Source data
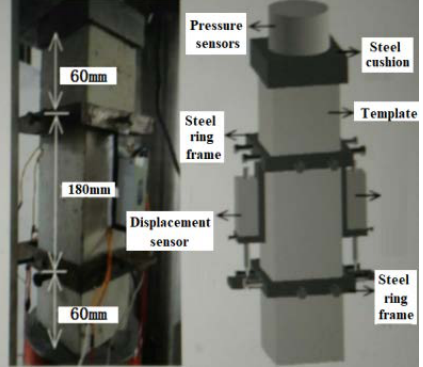
Figure 4. Picture of the stress–strain loading concrete.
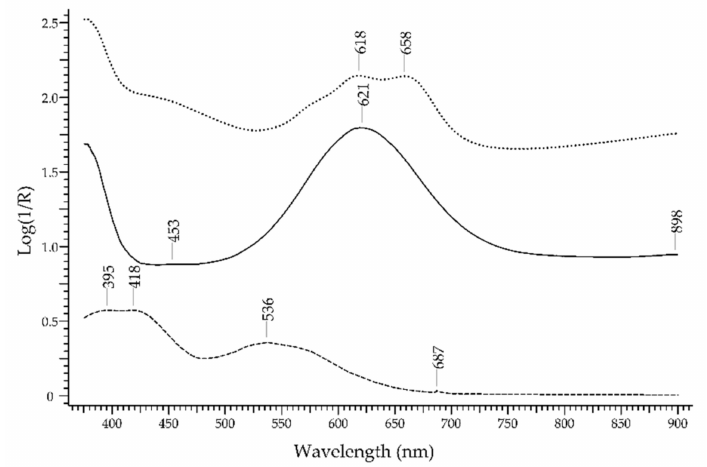
Figure 18. FORS spectrum in Log(1/R) coordinates of a blue topaz (solid line), a pink natural topaz (dashed line) and a green irradiated topaz (dotted line).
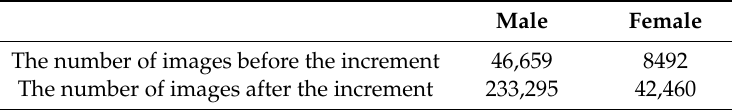
Table 5. The accuracy comparison using various fusion methods in a MORPH dataset.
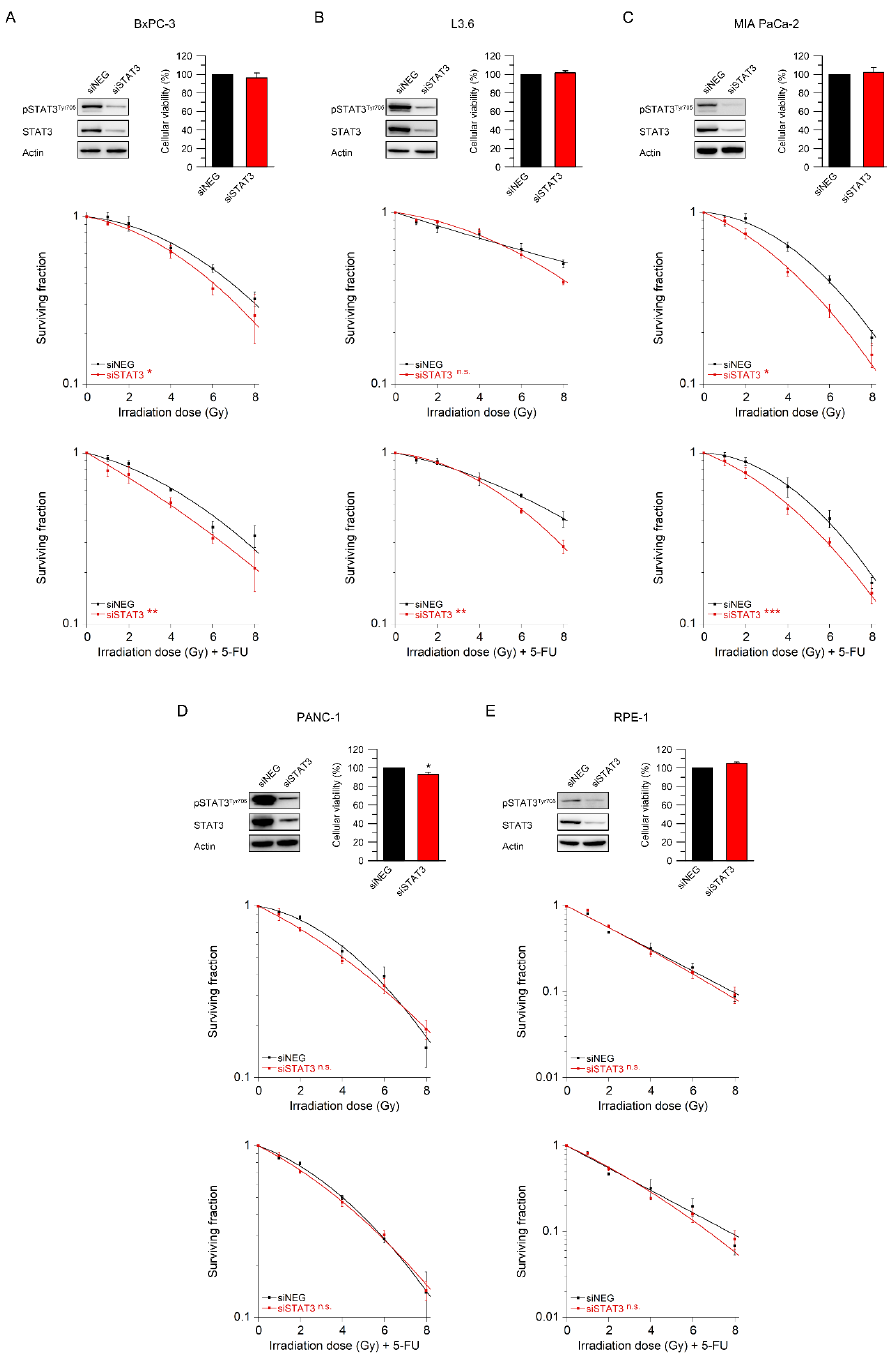
Figure 3. Sensitization to radiotherapy and chemoradiotherapy depends on IL-6/STAT3 pathway activity. ( A – E ) STAT3-active cell lines BxPC-3 ( A ), L3.6 ( B ), and MIA PaCa-2 ( C ); the STAT3-inactive cell line PANC-1 ( D ); and the normal retinal epithelial cell line RPE-1 ( E ) were transfected with control siRNA (siNEG) or an siRNA pool targeting STAT3, and, after stimulation with 100 ng/mL IL-6, subjected to immunoblot analyses (upper left) or cellular viability assays (upper right). Following siRNA-mediated STAT3 silencing, cells were monitored for CFA survival after irradiation alone (middle panel) or RT in the presence of 5-FU (CRT) (lower graph). Data are presented as mean ± s.e.m. from at least 3 independent biological replicates. * p < 0.05, ** p < 0.01, *** p < 0.001, unpaired two- sample Student’s t -test or two-way analysis of variance (ANOVA). For p -values, see Table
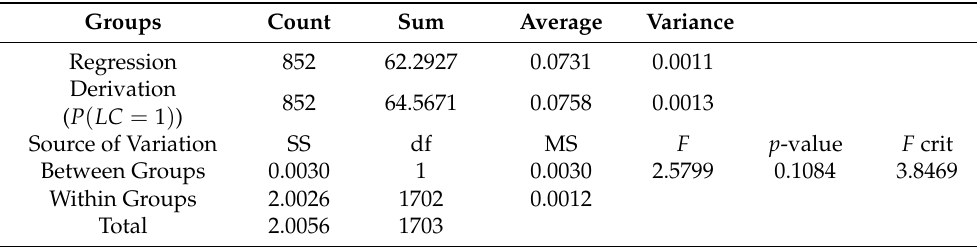
Table 1. Summary statistics for the prediction of single LC events based on the test of Analysis of Variance (ANOVA).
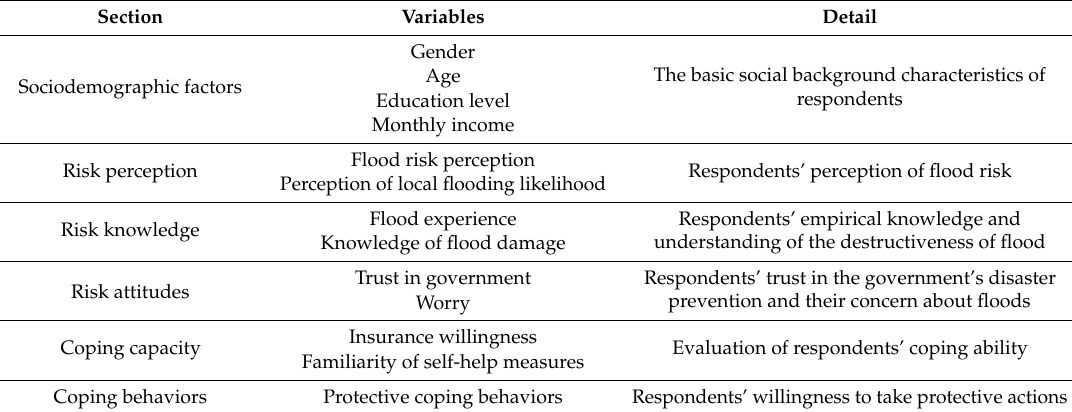
Table 1. Definition of measurement and influential factors of protective coping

Assignment
An exact copy is needed of the entries above, starting at the line that holds "Figure 3. Sensitization" and stopping at the line that holds "Table 1. Summary", both kept; pictures stay out.

Answer for the task
Figure 3. Sensitization to radiotherapy and chemoradiotherapy depends on IL-6/STAT3 pathway activity. ( A – E ) STAT3-active cell lines BxPC-3 ( A ), L3.6 ( B ), and MIA PaCa-2 ( C ); the STAT3-inactive cell line PANC-1 ( D ); and the normal retinal epithelial cell line RPE-1 ( E ) were transfected with control siRNA (siNEG) or an siRNA pool targeting STAT3, and, after stimulation with 100 ng/mL IL-6, subjected to immunoblot analyses (upper left) or cellular viability assays (upper right). Following siRNA-mediated STAT3 silencing, cells were monitored for CFA survival after irradiation alone (middle panel) or RT in the presence of 5-FU (CRT) (lower graph). Data are presented as mean ± s.e.m. from at least 3 independent biological replicates. * p < 0.05, ** p < 0.01, *** p < 0.001, unpaired two- sample Student’s t -test or two-way analysis of variance (ANOVA). For p -values, see Table
Table 1. Summary statistics for the prediction of single LC events based on the test of Analysis of Variance (ANOVA).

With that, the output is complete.